Czy wiecie, że nie tylko podkreślała urodę i status społeczny noszącej ją osoby, ale i… pełniła funkcję magiczną? Biżuteria w Bułgarii miała chronić przed przeciwnościami losu, zapewniać zdrowie i dobrobyt. Najczęściej zdobiono nią głowy albo kobiece biodra (by strzec łono przed złymi mocami). Co jeszcze? Dowiecie się, odwiedzając warszawskie Muzeum Etnograficzne.
To właśnie tu (od 2 marca) do 30 kwietnia można obejrzeć wystawę Skarby ze starych skrzyń, na którą składają się tradycyjne ozdoby bułgarskie (z XVIII, XIX i początków XX wieku) pochodzące ze zbiorów Muzeum Etnograficznego w Płowdiwie (które w dodatku w tym roku świętuje swoje stulecie).
Ekspozycja, choć nieduża, robi wrażenie. Nietrudno się dziwić! Pełna przepychu, złota i srebrna biżuteria wysadzana szlachetnymi kamieniami, pamięta czasy Bizancjum (to ten okres na zawsze odcisnął piętno na wzornictwie) i zachwyca precyzją wykonania (jedną z powszechnie stosowanych technik były bowiem filigran i granulacja).
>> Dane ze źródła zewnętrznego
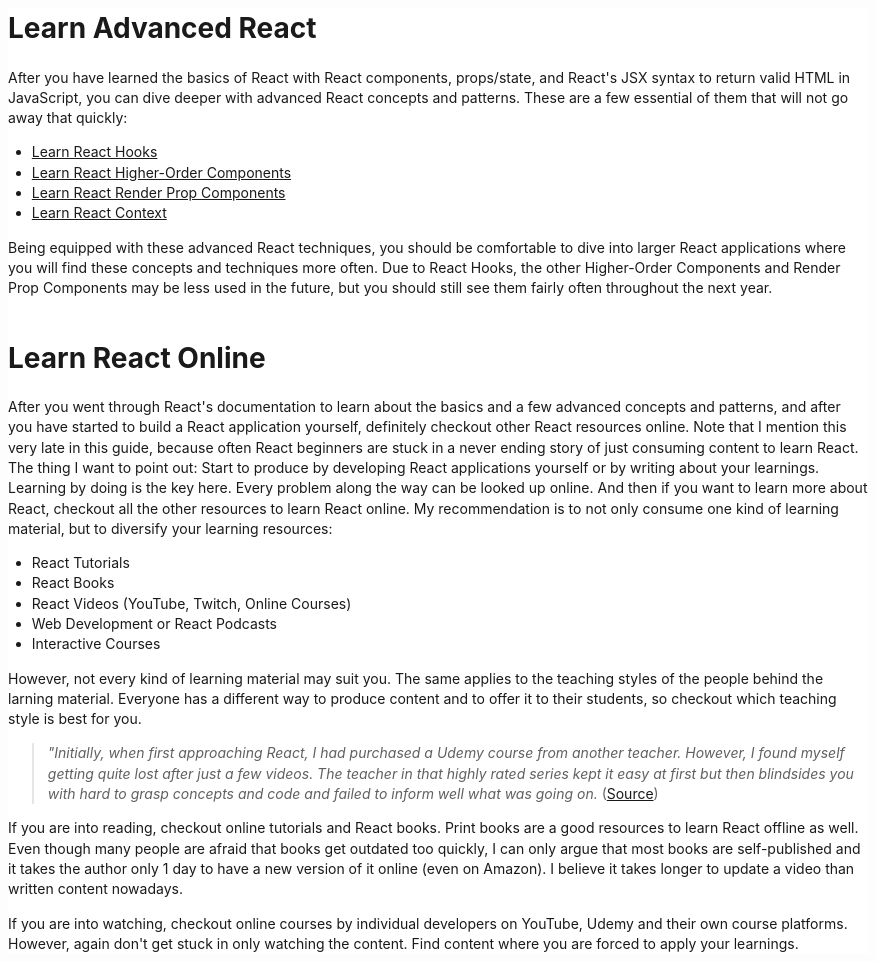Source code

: # Learn Advanced React

After you have learned the basics of React with React components, props/state, and React's JSX syntax to return valid HTML in JavaScript, you can dive deeper with advanced React concepts and patterns. These are a few essential of them that will not go away that quickly:

- [Learn React Hooks](/react-hooks/)
- [Learn React Higher-Order Components](/react-higher-order-components/)
- [Learn React Render Prop Components](/react-render-props/)
- [Learn React Context](/react-context/)

Being equipped with these advanced React techniques, you should be comfortable to dive into larger React applications where you will find these concepts and techniques more often. Due to React Hooks, the other Higher-Order Components and Render Prop Components may be less used in the future, but you should still see them fairly often throughout the next year.

# Learn React Online

After you went through React's documentation to learn about the basics and a few advanced concepts and patterns, and after you have started to build a React application yourself, definitely checkout other React resources online. Note that I mention this very late in this guide, because often React beginners are stuck in a never ending story of just consuming content to learn React. The thing I want to point out: Start to produce by developing React applications yourself or by writing about your learnings. Learning by doing is the key here. Every problem along the way can be looked up online. And then if you want to learn more about React, checkout all the other resources to learn React online. My recommendation is to not only consume one kind of learning material, but to diversify your learning resources:

- React Tutorials
- React Books
- React Videos (YouTube, Twitch, Online Courses)
- Web Development or React Podcasts
- Interactive Courses

However, not every kind of learning material may suit you. The same applies to the teaching styles of the people behind the larning material. Everyone has a different way to produce content and to offer it to their students, so checkout which teaching style is best for you.

> _"Initially, when first approaching React, I had purchased a Udemy course from another teacher. However, I found myself getting quite lost after just a few videos. The teacher in that highly rated series kept it easy at first but then blindsides you with hard to grasp concepts and code and failed to inform well what was going on._ ([Source](https://www.amazon.com/review/RK12HO6J0BY8M))

If you are into reading, checkout online tutorials and React books. Print books are a good resources to learn React offline as well. Even though many people are afraid that books get outdated too quickly, I can only argue that most books are self-published and it takes the author only 1 day to have a new version of it online (even on Amazon). I believe it takes longer to update a video than written content nowadays.

If you are into watching, checkout online courses by individual developers on YouTube, Udemy and their own course platforms. However, again don't get stuck in only watching the content. Find content where you are forced to apply your learnings.
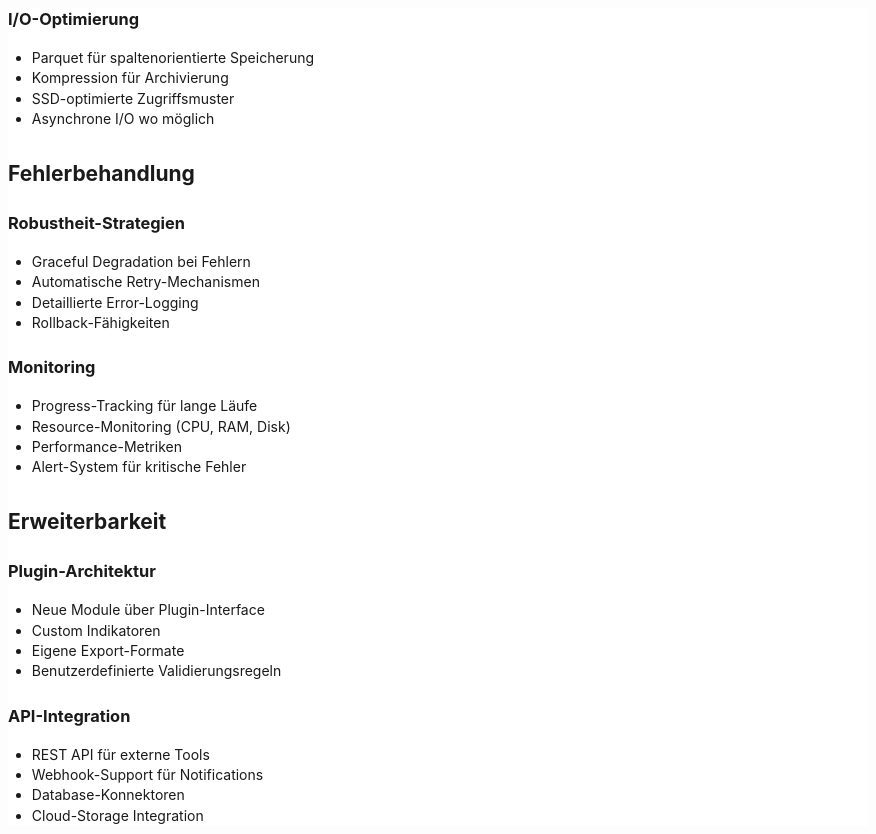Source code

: ### I/O-Optimierung
- Parquet für spaltenorientierte Speicherung
- Kompression für Archivierung
- SSD-optimierte Zugriffsmuster
- Asynchrone I/O wo möglich

## Fehlerbehandlung

### Robustheit-Strategien
- Graceful Degradation bei Fehlern
- Automatische Retry-Mechanismen
- Detaillierte Error-Logging
- Rollback-Fähigkeiten

### Monitoring
- Progress-Tracking für lange Läufe
- Resource-Monitoring (CPU, RAM, Disk)
- Performance-Metriken
- Alert-System für kritische Fehler

## Erweiterbarkeit

### Plugin-Architektur
- Neue Module über Plugin-Interface
- Custom Indikatoren
- Eigene Export-Formate
- Benutzerdefinierte Validierungsregeln

### API-Integration
- REST API für externe Tools
- Webhook-Support für Notifications
- Database-Konnektoren
- Cloud-Storage Integration
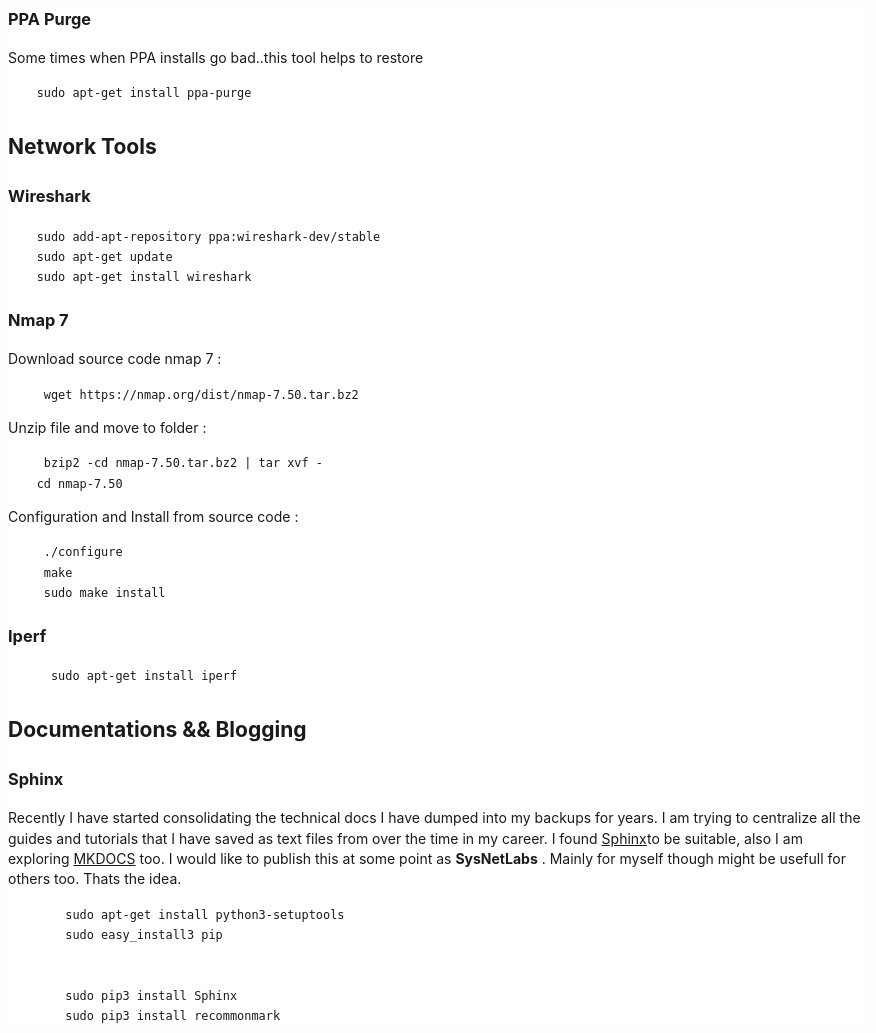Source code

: 

### PPA Purge

Some times when PPA installs go bad..this tool helps to restore

        sudo apt-get install ppa-purge

## Network Tools

### Wireshark

        sudo add-apt-repository ppa:wireshark-dev/stable
        sudo apt-get update
        sudo apt-get install wireshark
    
### Nmap 7

Download source code nmap 7 :

         wget https://nmap.org/dist/nmap-7.50.tar.bz2

Unzip file and move to folder :

         bzip2 -cd nmap-7.50.tar.bz2 | tar xvf -
        cd nmap-7.50

Configuration and Install from source code :

         ./configure
         make
         sudo make install

### Iperf

          sudo apt-get install iperf



## Documentations && Blogging


### Sphinx

Recently I have started consolidating the technical docs I have dumped into my backups for years. I am trying to centralize all the guides and tutorials that I have saved as text files from over the time in my career. I found [Sphinx](http://www.sphinx-doc.org/en/stable/)to be suitable, also I am exploring [MKDOCS](http://www.mkdocs.org/) too. I would like to publish this at some point as **SysNetLabs** . Mainly for myself though might be usefull for others too. Thats the idea.

            sudo apt-get install python3-setuptools
            sudo easy_install3 pip


            sudo pip3 install Sphinx
            sudo pip3 install recommonmark
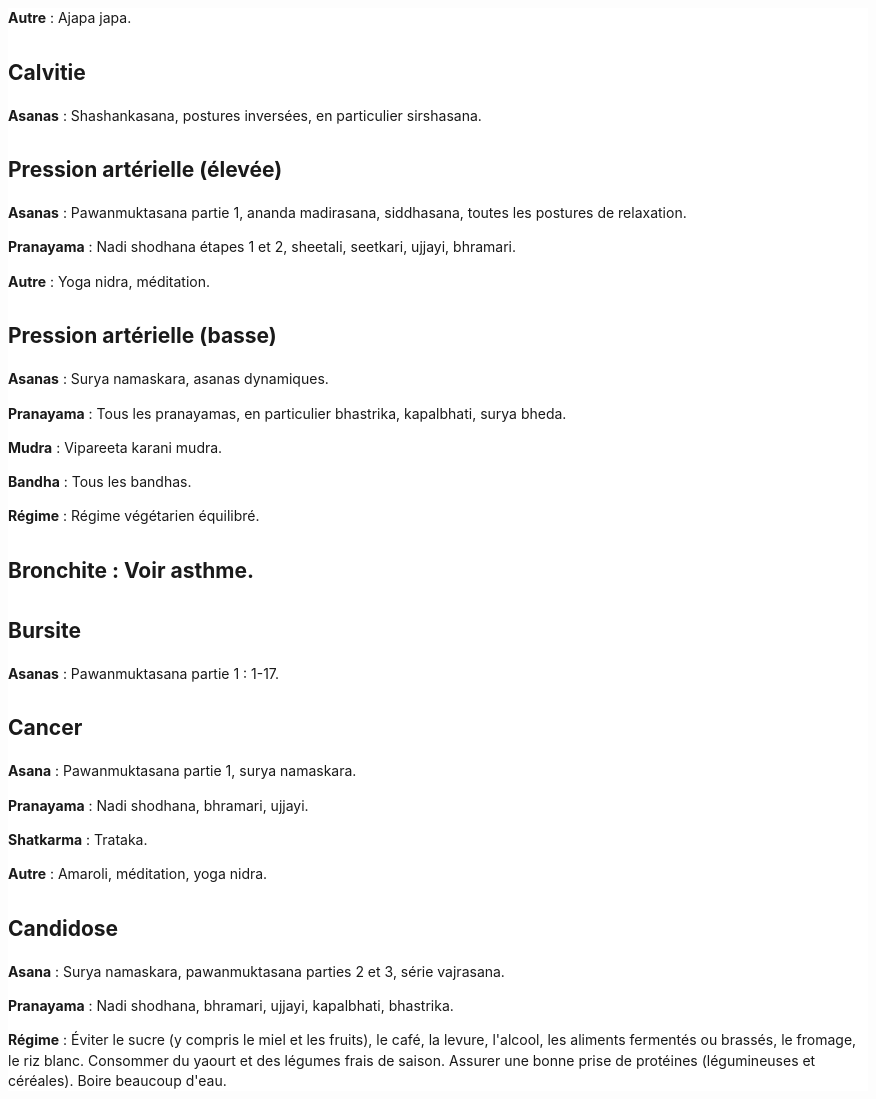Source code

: **Autre** : Ajapa japa.

## Calvitie

**Asanas** : Shashankasana, postures inversées, en particulier
sirshasana.

## Pression artérielle (élevée)

**Asanas** : Pawanmuktasana partie 1, ananda madirasana, siddhasana,
toutes les postures de relaxation.

**Pranayama** : Nadi shodhana étapes 1 et 2, sheetali, seetkari, ujjayi,
bhramari.

**Autre** : Yoga nidra, méditation.

## Pression artérielle (basse)

**Asanas** : Surya namaskara, asanas dynamiques.

**Pranayama** : Tous les pranayamas, en particulier bhastrika,
kapalbhati, surya bheda.

**Mudra** : Vipareeta karani mudra.

**Bandha** : Tous les bandhas.

**Régime** : Régime végétarien équilibré.

## Bronchite : Voir asthme.

## Bursite

**Asanas** : Pawanmuktasana partie 1 : 1-17.

## Cancer

**Asana** : Pawanmuktasana partie 1, surya namaskara.

**Pranayama** : Nadi shodhana, bhramari, ujjayi.

**Shatkarma** : Trataka.

**Autre** : Amaroli, méditation, yoga nidra.

## Candidose

**Asana** : Surya namaskara, pawanmuktasana parties 2 et 3, série
vajrasana.

**Pranayama** : Nadi shodhana, bhramari, ujjayi, kapalbhati, bhastrika.

**Régime** : Éviter le sucre (y compris le miel et les fruits), le café,
la levure, l\'alcool, les aliments fermentés ou brassés, le fromage, le
riz blanc. Consommer du yaourt et des légumes frais de saison. Assurer
une bonne prise de protéines (légumineuses et céréales). Boire beaucoup
d\'eau.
Tak wielu ozdób do włosów (i noszonych na głowach chust), nie widziałam nigdy wcześniej. Wśród nich: diademy, korony, spinki i grzebienie oraz… proczelniki, podbradniki, kosiczniki. A także pierścienie, bransolety, klamry do pasków czy naszyjniki oraz stroje ludowe z wybranych regionów. Warto zobaczyć, choćby dlatego, żeby dowiedzieć się, skąd inspiracje do swoich kolekcji czerpali John Galliano czy… Robert Kupisz.